_Article_
We then examined 4 Bayesian models that varied in likelihood function (normal vs. log-normal) and whether or not the model took censoring into account. In RStan (Stan Development Team, 2018), censoring is treated as a missing data problem: each partially observed (i.e., censored) data point is estimated as an additional parameter whose value is constrained to fall in a given range (here, above 60 s) and whose value depends partially on the coefficient parameters estimated from the observable data. Thus, each censored observation has its own posterior distribution. Further details on Bayesian model specification are indicated in Appendices B and C of S1 Appendix. Summaries of the posterior distributions of the coefficients corresponding to each predictor for each of the 4 models are given in Table 3 and graphically summarized in Fig 5. Given that we are using a parameter-estimation approach, we summarize the models with 90% and 95% credible intervals (CIs); a coefficient is said to be credibly different from zero at each of these levels of certainty if these intervals exclude zero. Though there is no direct analogue to the p-value in Bayesian hypothesis testing, our approach is similar to hypothesis testing using confidence intervals (for further information on Bayesian intervals, see [36]). In addition, Fig 6 shows the posterior predictive intervals for each model.

Fig 5. Graphical summary of Bayesian regression coefficients.

Fig 6. Posterior prediction intervals for looking times under varying likelihood assumptions.

The models fitted without censoring parallel those fitted with maximum likelihood. In both cases, a Bayesian version of R2 [37] revealed that the log-normal likelihood provided a better fit to the data (without censoring, normal likelihood: R2 = 0.33; without censoring, log-normal likelihood: R2 = 0.48; with censoring, normal likelihood: R2 = 0.39; with censoring, log-normal likelihood: R2 = 0.47). Note that these are median values calculated over a full posterior distribution of R2 values.

The Bayesian models reaffirmed and strengthened the conclusions drawn from the ANOVA and maximum-likelihood models: newborns credibly preferred 2-Change over 1-Change trials in both trial orders of the Congruent condition and in the 2-Change First order of the Incongruent condition. In contrast, newborns showed no credible difference between 2-Change and 1-Change looking times in either order for Shape Change trials. See Fig 7 for a summary of the posterior distributions of the credible differences in 2-Change and 1-Change trials in each subcondition. In addition, the log-normal models show a credible interaction between the Congruent—Shape Change contrast and the 2-Change − 1-Change contrast, indicating that the difference between 2-Change and 1-Change trials was credibly larger in the Congruent condition than the Shape Change condition, averaging over trial orders.

Fig 7. Posterior distribution of within-subject, looking-time differences.

_Information shown_
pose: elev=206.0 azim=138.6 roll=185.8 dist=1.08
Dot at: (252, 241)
==
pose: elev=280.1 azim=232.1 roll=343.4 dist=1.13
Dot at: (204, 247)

_What the task asks_
Please state the median Bayesian R2 that the article on newborn looking-time models reports for the log-normal likelihood without censoring.

_Finished exercise_
0.48